◆ **Excerpted data**:
- - - -
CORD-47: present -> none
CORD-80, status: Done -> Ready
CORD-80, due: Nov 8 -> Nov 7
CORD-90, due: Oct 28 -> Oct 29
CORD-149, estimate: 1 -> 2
- - - -
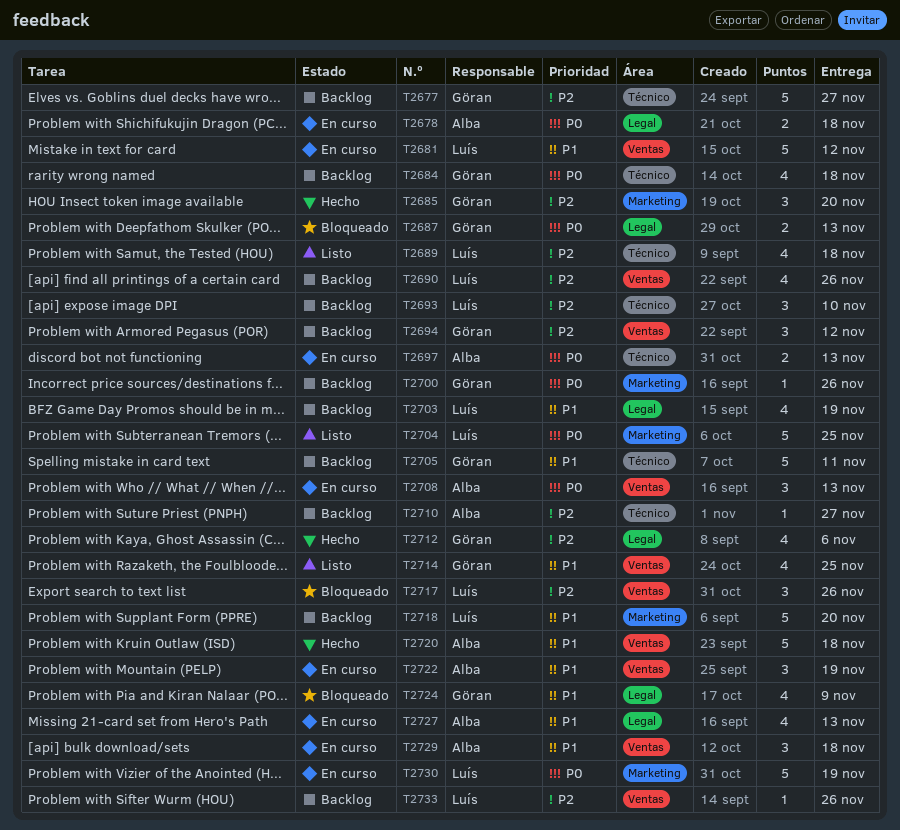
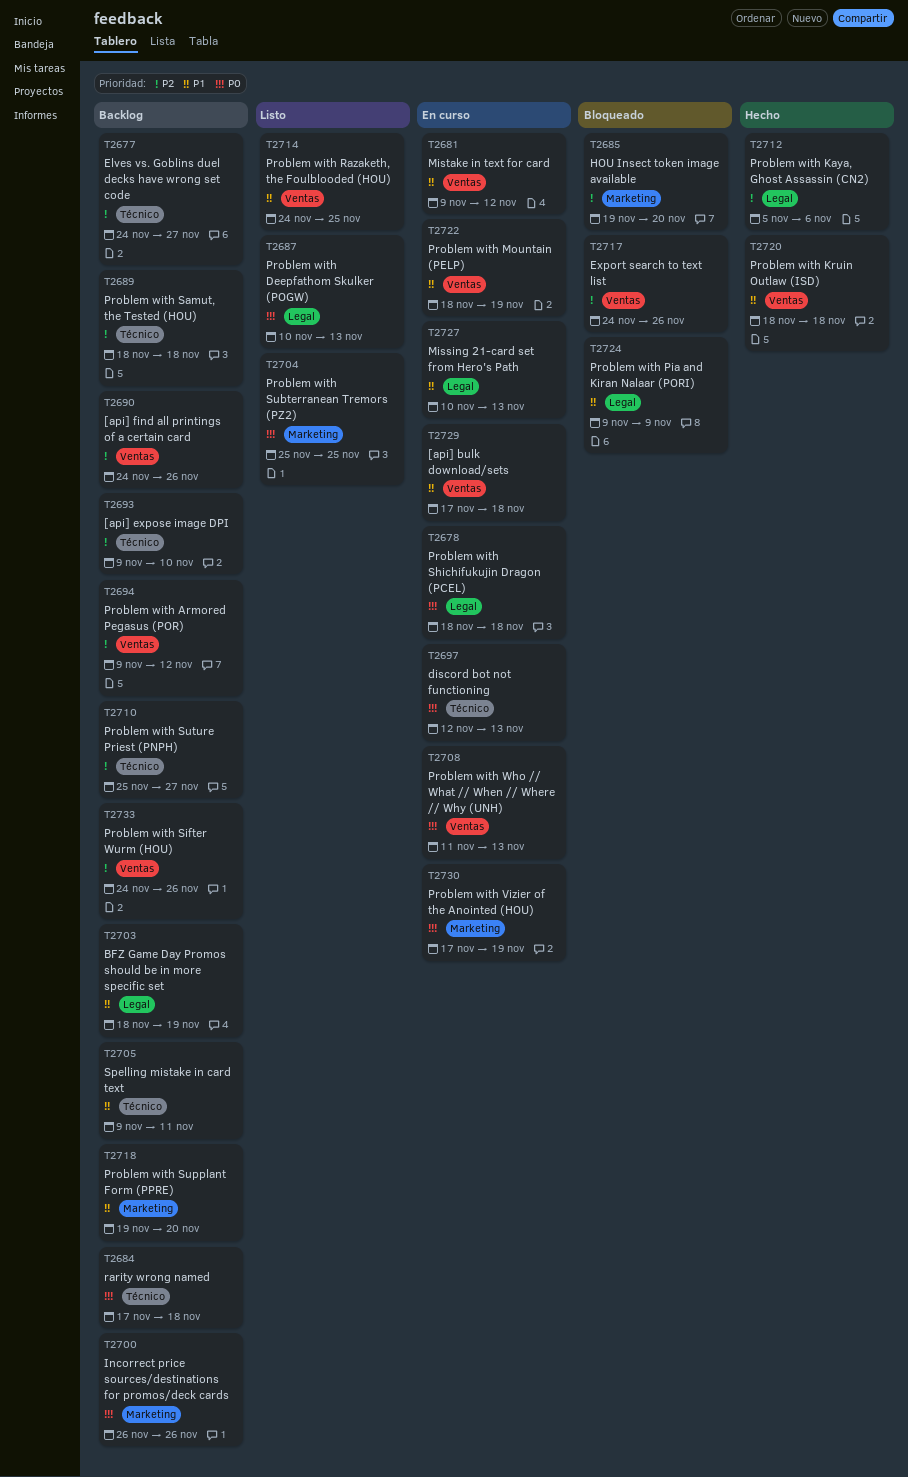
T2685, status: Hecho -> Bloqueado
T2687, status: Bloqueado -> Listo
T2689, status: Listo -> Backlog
- - - -
◆ **What you need to do**: Give back exactly the lines of the listing above that run from the line with "CORD-80, status: Done -> Ready" to the line with "CORD-149, estimate: 1 -> 2", inclusive.

◆ **Reply to the exercise**:
CORD-80, status: Done -> Ready
CORD-80, due: Nov 8 -> Nov 7
CORD-90, due: Oct 28 -> Oct 29
CORD-149, estimate: 1 -> 2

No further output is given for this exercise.